Bits & Pieces – Search, Speech, Privacy, Interdependence
The Illusion of Search
Casey Chan at Gizmodo.com suggests in this brief post that Google.com “barely shows real search results” on an initial results page, devoting a lot of screen real estate instead to Google services. According to the linked study at Tutorspree, the problem is only exacerbated on smaller screens, and searching for products and services appears to put small business in direct competition with Google, which could well be the seeds of an anti-trust violation.
This does look a lot like an Illusion of More subject — the assumption that a universe of knowledge and resources is at our fingertips is betrayed by the reality of a circumscribed world designed to serve one corporate powerhouse. It’s worth paying attention to with regard to consumer-based search, although research based search still seems to be relatively unchanged. If I search something fairly esoteric like “Charles Giteau,” the delusional sap who shot President Garfield, I get links that are arguably valid results.
Free speech has its limits, even on Twitter
Speaking of presidential assassinations, it turns out that it’s a bad idea to threaten the President of the United States (or anyone else under Secret Service protection) even through social media. The New York Times reports that Jarvis Britton (26) posted assassination threats against President Obama and that he is now serving a one-year term in federal prison. After an initial round of threats, Mr. Britton was visited by Secret Service agents, who let him go after he apologized and said he’d been drunk; but it was Britton’s subsequent threatening tweets that led to prosecution.
Speaking for myself, if Secret Service agents showed up at my door and let me off with a warning, I might just find religion and join a monastery; but somehow there is a persistent yet absurd belief that social media is in some way private and personal. We continue to see evidence that users of social media fail to recognize that it is a soapbox in the city square, and one that creates indelible impressions. The free speech question in this case is settled law. If you say you wish the president would die, that’s protected speech; if you say you intend to kill the president, that’s grounds for being investigated and possibly prosecuted. Why this would be any different on Twitter or other social media is a mystery to me, but I’m sure someone will offer a bizarre theory to the contrary.
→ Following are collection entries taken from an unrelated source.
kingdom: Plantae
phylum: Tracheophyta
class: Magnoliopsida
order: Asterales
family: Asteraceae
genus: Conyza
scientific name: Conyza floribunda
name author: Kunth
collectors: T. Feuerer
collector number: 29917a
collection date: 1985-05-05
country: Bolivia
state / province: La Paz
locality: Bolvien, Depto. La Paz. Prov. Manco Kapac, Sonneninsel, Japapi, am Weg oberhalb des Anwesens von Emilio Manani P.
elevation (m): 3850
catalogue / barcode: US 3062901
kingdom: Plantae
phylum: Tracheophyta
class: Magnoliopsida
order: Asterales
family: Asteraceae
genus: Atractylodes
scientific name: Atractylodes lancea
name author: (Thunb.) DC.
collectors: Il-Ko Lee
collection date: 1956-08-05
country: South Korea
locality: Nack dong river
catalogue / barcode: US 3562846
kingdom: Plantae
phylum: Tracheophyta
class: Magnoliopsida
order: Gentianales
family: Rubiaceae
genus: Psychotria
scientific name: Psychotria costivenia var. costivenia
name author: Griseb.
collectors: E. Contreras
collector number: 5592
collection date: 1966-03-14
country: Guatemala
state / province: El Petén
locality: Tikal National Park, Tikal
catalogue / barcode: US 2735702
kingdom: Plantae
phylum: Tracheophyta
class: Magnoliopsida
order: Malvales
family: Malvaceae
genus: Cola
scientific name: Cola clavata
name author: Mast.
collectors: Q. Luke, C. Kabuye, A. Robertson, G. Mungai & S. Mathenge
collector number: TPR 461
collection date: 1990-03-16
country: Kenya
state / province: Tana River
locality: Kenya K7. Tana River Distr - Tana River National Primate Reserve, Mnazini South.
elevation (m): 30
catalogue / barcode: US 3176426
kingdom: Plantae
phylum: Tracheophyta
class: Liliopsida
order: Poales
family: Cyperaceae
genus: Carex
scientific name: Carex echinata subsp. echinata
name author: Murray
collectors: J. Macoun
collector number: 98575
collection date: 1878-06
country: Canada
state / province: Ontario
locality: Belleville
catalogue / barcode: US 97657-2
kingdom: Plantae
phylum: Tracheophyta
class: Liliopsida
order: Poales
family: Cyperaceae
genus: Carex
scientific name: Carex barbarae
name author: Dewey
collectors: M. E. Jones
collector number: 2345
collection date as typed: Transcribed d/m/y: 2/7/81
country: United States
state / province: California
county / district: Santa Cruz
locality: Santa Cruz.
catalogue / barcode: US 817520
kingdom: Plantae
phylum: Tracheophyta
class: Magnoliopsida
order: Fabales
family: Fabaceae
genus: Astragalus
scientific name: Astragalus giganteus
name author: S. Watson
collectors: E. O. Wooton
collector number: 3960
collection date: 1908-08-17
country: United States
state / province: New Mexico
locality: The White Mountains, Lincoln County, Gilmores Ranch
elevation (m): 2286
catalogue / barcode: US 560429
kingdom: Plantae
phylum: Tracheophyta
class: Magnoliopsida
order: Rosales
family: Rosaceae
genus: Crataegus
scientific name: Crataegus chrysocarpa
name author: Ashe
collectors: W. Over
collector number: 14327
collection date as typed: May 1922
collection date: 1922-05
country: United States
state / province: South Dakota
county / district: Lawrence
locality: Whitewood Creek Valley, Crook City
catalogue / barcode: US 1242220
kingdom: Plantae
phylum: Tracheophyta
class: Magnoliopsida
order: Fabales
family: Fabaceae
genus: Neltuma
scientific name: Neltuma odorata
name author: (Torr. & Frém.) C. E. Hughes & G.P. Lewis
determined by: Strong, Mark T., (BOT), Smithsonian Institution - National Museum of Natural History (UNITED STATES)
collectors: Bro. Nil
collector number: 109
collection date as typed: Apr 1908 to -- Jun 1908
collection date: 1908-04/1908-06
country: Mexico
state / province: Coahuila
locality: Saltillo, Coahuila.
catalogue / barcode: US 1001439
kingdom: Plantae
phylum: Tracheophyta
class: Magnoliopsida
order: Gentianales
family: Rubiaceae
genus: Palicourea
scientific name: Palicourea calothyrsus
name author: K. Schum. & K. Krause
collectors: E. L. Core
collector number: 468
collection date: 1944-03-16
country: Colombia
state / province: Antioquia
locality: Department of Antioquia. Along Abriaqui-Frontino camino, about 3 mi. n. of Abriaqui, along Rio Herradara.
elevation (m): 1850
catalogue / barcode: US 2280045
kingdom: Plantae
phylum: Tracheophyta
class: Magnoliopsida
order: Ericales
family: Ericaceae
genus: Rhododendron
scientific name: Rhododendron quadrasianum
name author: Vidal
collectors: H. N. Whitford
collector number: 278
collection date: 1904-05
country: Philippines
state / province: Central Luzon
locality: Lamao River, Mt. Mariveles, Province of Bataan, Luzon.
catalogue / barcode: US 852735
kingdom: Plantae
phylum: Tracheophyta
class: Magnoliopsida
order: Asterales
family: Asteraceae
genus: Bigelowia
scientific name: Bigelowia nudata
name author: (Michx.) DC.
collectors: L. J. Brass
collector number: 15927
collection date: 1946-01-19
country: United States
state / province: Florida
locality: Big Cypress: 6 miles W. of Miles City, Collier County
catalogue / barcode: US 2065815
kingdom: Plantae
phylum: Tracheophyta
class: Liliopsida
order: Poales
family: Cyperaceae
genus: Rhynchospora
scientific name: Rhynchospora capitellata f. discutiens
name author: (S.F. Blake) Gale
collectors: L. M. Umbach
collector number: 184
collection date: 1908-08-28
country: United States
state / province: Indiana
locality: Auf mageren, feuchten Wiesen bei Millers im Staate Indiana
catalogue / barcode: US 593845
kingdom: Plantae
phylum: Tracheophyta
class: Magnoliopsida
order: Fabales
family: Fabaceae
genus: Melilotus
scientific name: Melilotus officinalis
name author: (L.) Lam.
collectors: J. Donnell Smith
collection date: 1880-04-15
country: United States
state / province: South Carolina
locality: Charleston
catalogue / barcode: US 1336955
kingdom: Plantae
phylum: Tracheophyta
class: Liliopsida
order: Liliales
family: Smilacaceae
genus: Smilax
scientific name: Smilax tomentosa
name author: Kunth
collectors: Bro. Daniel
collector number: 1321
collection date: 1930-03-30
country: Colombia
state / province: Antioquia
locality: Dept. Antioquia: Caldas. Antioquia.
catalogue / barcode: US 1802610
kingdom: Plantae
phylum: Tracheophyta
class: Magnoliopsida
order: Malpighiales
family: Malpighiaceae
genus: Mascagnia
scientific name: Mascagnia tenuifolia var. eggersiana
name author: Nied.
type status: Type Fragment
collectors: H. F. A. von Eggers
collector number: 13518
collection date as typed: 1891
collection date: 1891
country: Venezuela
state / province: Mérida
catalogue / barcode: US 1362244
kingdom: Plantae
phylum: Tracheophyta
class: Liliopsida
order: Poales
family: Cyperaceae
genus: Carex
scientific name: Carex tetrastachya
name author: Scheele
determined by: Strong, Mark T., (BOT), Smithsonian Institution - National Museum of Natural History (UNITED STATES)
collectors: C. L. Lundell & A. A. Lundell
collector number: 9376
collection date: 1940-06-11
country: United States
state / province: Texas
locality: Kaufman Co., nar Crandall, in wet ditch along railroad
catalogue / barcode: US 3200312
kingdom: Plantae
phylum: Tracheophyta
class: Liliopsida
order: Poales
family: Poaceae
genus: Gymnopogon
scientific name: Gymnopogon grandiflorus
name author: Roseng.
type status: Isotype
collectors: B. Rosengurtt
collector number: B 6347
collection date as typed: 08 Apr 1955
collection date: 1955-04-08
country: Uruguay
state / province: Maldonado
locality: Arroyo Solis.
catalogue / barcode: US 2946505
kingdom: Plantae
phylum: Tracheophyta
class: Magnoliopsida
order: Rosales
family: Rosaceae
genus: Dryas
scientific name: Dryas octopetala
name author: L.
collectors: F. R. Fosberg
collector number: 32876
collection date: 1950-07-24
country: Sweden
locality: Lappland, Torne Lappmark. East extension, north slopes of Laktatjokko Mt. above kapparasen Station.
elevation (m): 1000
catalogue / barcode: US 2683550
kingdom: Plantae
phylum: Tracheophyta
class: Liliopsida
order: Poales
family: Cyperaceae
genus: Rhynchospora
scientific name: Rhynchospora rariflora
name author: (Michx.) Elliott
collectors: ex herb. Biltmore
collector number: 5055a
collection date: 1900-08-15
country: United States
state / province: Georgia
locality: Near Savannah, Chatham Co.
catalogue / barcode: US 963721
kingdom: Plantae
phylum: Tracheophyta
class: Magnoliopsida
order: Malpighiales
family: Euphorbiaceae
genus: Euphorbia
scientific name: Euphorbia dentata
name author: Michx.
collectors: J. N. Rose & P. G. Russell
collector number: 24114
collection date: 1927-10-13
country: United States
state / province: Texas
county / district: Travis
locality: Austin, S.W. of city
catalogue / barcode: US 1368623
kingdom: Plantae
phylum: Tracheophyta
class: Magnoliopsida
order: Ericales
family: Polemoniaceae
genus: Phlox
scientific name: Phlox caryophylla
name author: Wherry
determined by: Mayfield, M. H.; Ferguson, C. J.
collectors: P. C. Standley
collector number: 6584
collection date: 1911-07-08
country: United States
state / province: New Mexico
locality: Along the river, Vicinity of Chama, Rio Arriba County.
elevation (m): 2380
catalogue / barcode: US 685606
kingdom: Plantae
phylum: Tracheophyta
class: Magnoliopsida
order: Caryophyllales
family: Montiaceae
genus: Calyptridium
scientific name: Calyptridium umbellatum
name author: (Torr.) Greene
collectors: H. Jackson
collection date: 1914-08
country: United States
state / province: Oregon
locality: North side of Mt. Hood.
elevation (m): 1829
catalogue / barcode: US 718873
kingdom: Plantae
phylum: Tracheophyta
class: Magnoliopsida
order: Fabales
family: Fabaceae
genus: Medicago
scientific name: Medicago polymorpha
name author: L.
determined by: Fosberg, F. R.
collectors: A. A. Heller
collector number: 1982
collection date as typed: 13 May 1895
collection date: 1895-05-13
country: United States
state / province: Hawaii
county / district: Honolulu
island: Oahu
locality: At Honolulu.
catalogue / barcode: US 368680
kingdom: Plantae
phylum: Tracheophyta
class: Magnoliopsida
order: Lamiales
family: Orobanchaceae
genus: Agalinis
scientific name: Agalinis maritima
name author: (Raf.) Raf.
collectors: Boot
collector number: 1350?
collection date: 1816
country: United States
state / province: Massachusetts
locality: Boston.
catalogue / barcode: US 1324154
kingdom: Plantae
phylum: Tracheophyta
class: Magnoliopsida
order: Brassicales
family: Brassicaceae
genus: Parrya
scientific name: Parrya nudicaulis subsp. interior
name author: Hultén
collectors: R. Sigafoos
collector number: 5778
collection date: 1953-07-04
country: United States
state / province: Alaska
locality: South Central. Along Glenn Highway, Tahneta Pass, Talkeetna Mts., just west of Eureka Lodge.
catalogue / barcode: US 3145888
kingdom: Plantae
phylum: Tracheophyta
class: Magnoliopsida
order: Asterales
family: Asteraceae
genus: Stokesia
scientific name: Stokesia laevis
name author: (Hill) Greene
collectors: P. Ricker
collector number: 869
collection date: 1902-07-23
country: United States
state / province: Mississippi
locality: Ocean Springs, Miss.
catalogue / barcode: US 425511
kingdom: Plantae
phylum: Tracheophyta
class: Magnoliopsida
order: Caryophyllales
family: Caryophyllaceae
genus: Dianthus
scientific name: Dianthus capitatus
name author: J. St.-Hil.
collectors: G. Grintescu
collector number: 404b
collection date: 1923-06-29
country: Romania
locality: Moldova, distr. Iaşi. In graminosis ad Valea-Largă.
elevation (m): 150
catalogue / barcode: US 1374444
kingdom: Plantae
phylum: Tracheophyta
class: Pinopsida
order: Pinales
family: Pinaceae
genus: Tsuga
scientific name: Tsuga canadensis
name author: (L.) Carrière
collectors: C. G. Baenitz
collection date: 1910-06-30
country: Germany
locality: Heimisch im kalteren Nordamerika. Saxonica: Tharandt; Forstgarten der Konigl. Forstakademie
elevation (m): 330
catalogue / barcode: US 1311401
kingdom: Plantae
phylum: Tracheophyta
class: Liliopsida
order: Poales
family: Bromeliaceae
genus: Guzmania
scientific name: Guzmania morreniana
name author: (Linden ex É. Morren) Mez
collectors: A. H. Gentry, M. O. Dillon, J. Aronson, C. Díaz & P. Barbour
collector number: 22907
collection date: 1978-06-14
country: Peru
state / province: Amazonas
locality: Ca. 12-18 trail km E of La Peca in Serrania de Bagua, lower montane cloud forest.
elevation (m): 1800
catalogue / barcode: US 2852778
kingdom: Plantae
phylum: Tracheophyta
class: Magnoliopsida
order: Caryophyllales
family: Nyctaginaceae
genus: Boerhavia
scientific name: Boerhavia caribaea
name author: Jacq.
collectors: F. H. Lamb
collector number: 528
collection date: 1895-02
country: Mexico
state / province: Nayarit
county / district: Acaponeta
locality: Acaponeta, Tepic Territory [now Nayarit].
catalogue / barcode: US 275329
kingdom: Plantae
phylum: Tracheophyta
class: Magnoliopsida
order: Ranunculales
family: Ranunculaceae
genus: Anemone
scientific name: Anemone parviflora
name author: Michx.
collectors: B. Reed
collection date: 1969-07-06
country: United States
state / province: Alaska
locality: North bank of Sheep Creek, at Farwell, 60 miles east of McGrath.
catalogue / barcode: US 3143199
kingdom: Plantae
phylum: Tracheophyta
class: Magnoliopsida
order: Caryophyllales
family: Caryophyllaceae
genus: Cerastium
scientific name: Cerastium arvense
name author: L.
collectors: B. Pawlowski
While many Americans continue to post gripes about their perception that the 4th Amendment no longer exists, I see far less wall-space being devoted to Google’s privacy policies landing it in hot water again. Inviting censure from five EU countries, privacy watchdogs have expressed concerns as to how user data will be “shared” across the spectrum of Google products and how transparent Google is with regard to user understanding of the policies.
As I have stated repeatedly, I don’t think there’s anything wrong with keeping a weather eye on government intelligence services, but I continue to be surprised by the level of Orwell-invoking hysteria while simultaneously volunteering privacy away via private companies like Google. If Snowden reveals anything (and I personally don’t think he reveals much), it’s that at the point when government agents do infringe civil rights their information is going to come from large telecom and internet companies. Where else do we expect them to look?
A Declaration of Interdependence
In a rare moment of digital-age exuberance on this American Independence weekend, I leave you with this wonderful short film that reminds us that interdependence is a requisite constituent to human existence. Directed by filmmaker Tiffany Shain, with animations by Stefan Nadelman, and music by Moby, the film is comprised of clips submitted from around the globe of individuals reading “The Declaration of Interdependence” in their native languages.
The reality of the internet, I believe, is that it does indeed connect us or, as this film reveals, reminds us that we have always been connected. That is the power of these technologies, and the collaborative filmmaking being done at Let it Ripple is certainly inspiring and also humbling. But this film also brings to mind the tension of the digital age. With awareness of interdependence comes greater responsibility to live accordingly. And as discussed in recent posts, the technology seems to foster the dichotomy of committing selfish acts under the cover of a generalized humanism.